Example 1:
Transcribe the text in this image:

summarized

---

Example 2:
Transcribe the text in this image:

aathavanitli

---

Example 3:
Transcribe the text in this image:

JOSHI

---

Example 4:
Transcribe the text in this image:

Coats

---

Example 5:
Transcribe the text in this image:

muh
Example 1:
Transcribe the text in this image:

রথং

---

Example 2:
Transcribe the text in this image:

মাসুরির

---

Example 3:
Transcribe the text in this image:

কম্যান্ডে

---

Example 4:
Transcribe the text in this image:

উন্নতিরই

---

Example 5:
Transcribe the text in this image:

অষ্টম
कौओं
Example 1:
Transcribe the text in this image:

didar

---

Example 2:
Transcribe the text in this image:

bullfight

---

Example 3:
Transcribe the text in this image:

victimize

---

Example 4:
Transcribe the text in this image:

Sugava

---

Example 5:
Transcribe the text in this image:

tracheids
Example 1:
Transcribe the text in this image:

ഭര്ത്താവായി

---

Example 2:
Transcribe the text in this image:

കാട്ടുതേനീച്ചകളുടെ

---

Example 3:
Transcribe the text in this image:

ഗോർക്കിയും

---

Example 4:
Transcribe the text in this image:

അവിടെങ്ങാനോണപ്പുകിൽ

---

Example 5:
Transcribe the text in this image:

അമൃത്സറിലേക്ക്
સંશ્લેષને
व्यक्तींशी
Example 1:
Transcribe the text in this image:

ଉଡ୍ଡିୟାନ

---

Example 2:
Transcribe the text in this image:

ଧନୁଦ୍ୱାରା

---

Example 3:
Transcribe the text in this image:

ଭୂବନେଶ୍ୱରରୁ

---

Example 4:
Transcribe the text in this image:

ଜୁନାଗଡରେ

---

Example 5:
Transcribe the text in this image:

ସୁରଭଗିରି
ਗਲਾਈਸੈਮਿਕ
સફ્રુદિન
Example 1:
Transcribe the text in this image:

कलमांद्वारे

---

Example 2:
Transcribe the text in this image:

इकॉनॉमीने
*-*-*
◆ **What the exercise asks**
What you need to do is retype all the entries exactly as written.

◆ **Answer space**
Example 1:
Transcribe the text in this image:

summarized

---

Example 2:
Transcribe the text in this image:

aathavanitli

---

Example 3:
Transcribe the text in this image:

JOSHI

---

Example 4:
Transcribe the text in this image:

Coats

---

Example 5:
Transcribe the text in this image:

muh
Example 1:
Transcribe the text in this image:

রথং

---

Example 2:
Transcribe the text in this image:

মাসুরির

---

Example 3:
Transcribe the text in this image:

কম্যান্ডে

---

Example 4:
Transcribe the text in this image:

উন্নতিরই

---

Example 5:
Transcribe the text in this image:

অষ্টম
कौओं
Example 1:
Transcribe the text in this image:

didar

---

Example 2:
Transcribe the text in this image:

bullfight

---

Example 3:
Transcribe the text in this image:

victimize

---

Example 4:
Transcribe the text in this image:

Sugava

---

Example 5:
Transcribe the text in this image:

tracheids
Example 1:
Transcribe the text in this image:

ഭര്ത്താവായി

---

Example 2:
Transcribe the text in this image:

കാട്ടുതേനീച്ചകളുടെ

---

Example 3:
Transcribe the text in this image:

ഗോർക്കിയും

---

Example 4:
Transcribe the text in this image:

അവിടെങ്ങാനോണപ്പുകിൽ

---

Example 5:
Transcribe the text in this image:

അമൃത്സറിലേക്ക്
સંશ્લેષને
व्यक्तींशी
Example 1:
Transcribe the text in this image:

ଉଡ୍ଡିୟାନ

---

Example 2:
Transcribe the text in this image:

ଧନୁଦ୍ୱାରା

---

Example 3:
Transcribe the text in this image:

ଭୂବନେଶ୍ୱରରୁ

---

Example 4:
Transcribe the text in this image:

ଜୁନାଗଡରେ

---

Example 5:
Transcribe the text in this image:

ସୁରଭଗିରି
ਗਲਾਈਸੈਮਿਕ
સફ્રુદિન
Example 1:
Transcribe the text in this image:

कलमांद्वारे

---

Example 2:
Transcribe the text in this image:

इकॉनॉमीने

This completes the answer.